(Stored records)
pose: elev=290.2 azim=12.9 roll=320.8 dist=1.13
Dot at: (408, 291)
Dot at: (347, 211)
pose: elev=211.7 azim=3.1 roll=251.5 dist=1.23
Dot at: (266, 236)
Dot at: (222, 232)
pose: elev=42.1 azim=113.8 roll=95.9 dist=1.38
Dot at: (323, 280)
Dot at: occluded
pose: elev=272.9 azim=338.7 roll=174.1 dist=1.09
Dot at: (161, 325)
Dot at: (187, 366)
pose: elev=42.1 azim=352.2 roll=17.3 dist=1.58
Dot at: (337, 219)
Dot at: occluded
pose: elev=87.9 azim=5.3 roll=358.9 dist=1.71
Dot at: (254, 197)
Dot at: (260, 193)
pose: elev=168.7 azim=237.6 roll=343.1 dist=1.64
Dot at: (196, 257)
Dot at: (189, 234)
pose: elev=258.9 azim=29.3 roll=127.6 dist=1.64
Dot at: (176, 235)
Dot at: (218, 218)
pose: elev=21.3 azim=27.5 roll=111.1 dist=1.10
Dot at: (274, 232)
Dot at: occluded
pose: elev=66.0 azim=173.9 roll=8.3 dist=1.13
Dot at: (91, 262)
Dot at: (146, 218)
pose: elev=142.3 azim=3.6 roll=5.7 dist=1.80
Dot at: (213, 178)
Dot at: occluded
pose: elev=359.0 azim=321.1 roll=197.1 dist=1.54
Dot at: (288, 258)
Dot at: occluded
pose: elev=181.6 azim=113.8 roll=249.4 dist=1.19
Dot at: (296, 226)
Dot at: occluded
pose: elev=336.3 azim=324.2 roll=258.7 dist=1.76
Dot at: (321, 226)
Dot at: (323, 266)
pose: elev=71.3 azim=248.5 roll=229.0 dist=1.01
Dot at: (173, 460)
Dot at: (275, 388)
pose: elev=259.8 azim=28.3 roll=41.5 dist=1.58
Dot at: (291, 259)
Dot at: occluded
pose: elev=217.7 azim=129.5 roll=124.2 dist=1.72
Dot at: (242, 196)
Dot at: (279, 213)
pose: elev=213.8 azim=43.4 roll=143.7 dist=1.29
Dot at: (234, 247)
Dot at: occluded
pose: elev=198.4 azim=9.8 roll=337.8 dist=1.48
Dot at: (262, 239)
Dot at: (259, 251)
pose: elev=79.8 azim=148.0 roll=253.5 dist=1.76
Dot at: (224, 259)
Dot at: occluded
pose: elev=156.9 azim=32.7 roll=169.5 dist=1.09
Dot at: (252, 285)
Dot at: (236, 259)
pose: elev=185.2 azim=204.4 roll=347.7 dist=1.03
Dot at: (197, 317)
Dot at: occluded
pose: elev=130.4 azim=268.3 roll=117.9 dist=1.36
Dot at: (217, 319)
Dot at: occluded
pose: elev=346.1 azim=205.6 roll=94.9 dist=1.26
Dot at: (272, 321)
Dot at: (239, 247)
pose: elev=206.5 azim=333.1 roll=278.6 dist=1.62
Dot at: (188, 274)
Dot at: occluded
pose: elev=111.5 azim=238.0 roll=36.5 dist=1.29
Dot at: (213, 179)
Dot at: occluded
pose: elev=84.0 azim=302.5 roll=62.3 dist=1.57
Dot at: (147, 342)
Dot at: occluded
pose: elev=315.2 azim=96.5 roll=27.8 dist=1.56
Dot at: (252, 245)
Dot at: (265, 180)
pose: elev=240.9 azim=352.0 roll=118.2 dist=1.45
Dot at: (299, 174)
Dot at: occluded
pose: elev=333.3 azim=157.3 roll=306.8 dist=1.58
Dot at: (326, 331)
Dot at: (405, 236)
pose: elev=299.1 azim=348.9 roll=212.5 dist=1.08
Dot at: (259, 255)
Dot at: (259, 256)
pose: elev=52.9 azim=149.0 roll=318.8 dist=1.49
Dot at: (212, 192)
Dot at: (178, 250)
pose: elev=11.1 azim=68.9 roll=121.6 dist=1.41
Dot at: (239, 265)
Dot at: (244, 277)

**Task brief**.
Reproduce every one of the items above verbatim, line for line.

**Task response**.
pose: elev=290.2 azim=12.9 roll=320.8 dist=1.13
Dot at: (408, 291)
Dot at: (347, 211)
pose: elev=211.7 azim=3.1 roll=251.5 dist=1.23
Dot at: (266, 236)
Dot at: (222, 232)
pose: elev=42.1 azim=113.8 roll=95.9 dist=1.38
Dot at: (323, 280)
Dot at: occluded
pose: elev=272.9 azim=338.7 roll=174.1 dist=1.09
Dot at: (161, 325)
Dot at: (187, 366)
pose: elev=42.1 azim=352.2 roll=17.3 dist=1.58
Dot at: (337, 219)
Dot at: occluded
pose: elev=87.9 azim=5.3 roll=358.9 dist=1.71
Dot at: (254, 197)
Dot at: (260, 193)
pose: elev=168.7 azim=237.6 roll=343.1 dist=1.64
Dot at: (196, 257)
Dot at: (189, 234)
pose: elev=258.9 azim=29.3 roll=127.6 dist=1.64
Dot at: (176, 235)
Dot at: (218, 218)
pose: elev=21.3 azim=27.5 roll=111.1 dist=1.10
Dot at: (274, 232)
Dot at: occluded
pose: elev=66.0 azim=173.9 roll=8.3 dist=1.13
Dot at: (91, 262)
Dot at: (146, 218)
pose: elev=142.3 azim=3.6 roll=5.7 dist=1.80
Dot at: (213, 178)
Dot at: occluded
pose: elev=359.0 azim=321.1 roll=197.1 dist=1.54
Dot at: (288, 258)
Dot at: occluded
pose: elev=181.6 azim=113.8 roll=249.4 dist=1.19
Dot at: (296, 226)
Dot at: occluded
pose: elev=336.3 azim=324.2 roll=258.7 dist=1.76
Dot at: (321, 226)
Dot at: (323, 266)
pose: elev=71.3 azim=248.5 roll=229.0 dist=1.01
Dot at: (173, 460)
Dot at: (275, 388)
pose: elev=259.8 azim=28.3 roll=41.5 dist=1.58
Dot at: (291, 259)
Dot at: occluded
pose: elev=217.7 azim=129.5 roll=124.2 dist=1.72
Dot at: (242, 196)
Dot at: (279, 213)
pose: elev=213.8 azim=43.4 roll=143.7 dist=1.29
Dot at: (234, 247)
Dot at: occluded
pose: elev=198.4 azim=9.8 roll=337.8 dist=1.48
Dot at: (262, 239)
Dot at: (259, 251)
pose: elev=79.8 azim=148.0 roll=253.5 dist=1.76
Dot at: (224, 259)
Dot at: occluded
pose: elev=156.9 azim=32.7 roll=169.5 dist=1.09
Dot at: (252, 285)
Dot at: (236, 259)
pose: elev=185.2 azim=204.4 roll=347.7 dist=1.03
Dot at: (197, 317)
Dot at: occluded
pose: elev=130.4 azim=268.3 roll=117.9 dist=1.36
Dot at: (217, 319)
Dot at: occluded
pose: elev=346.1 azim=205.6 roll=94.9 dist=1.26
Dot at: (272, 321)
Dot at: (239, 247)
pose: elev=206.5 azim=333.1 roll=278.6 dist=1.62
Dot at: (188, 274)
Dot at: occluded
pose: elev=111.5 azim=238.0 roll=36.5 dist=1.29
Dot at: (213, 179)
Dot at: occluded
pose: elev=84.0 azim=302.5 roll=62.3 dist=1.57
Dot at: (147, 342)
Dot at: occluded
pose: elev=315.2 azim=96.5 roll=27.8 dist=1.56
Dot at: (252, 245)
Dot at: (265, 180)
pose: elev=240.9 azim=352.0 roll=118.2 dist=1.45
Dot at: (299, 174)
Dot at: occluded
pose: elev=333.3 azim=157.3 roll=306.8 dist=1.58
Dot at: (326, 331)
Dot at: (405, 236)
pose: elev=299.1 azim=348.9 roll=212.5 dist=1.08
Dot at: (259, 255)
Dot at: (259, 256)
pose: elev=52.9 azim=149.0 roll=318.8 dist=1.49
Dot at: (212, 192)
Dot at: (178, 250)
pose: elev=11.1 azim=68.9 roll=121.6 dist=1.41
Dot at: (239, 265)
Dot at: (244, 277)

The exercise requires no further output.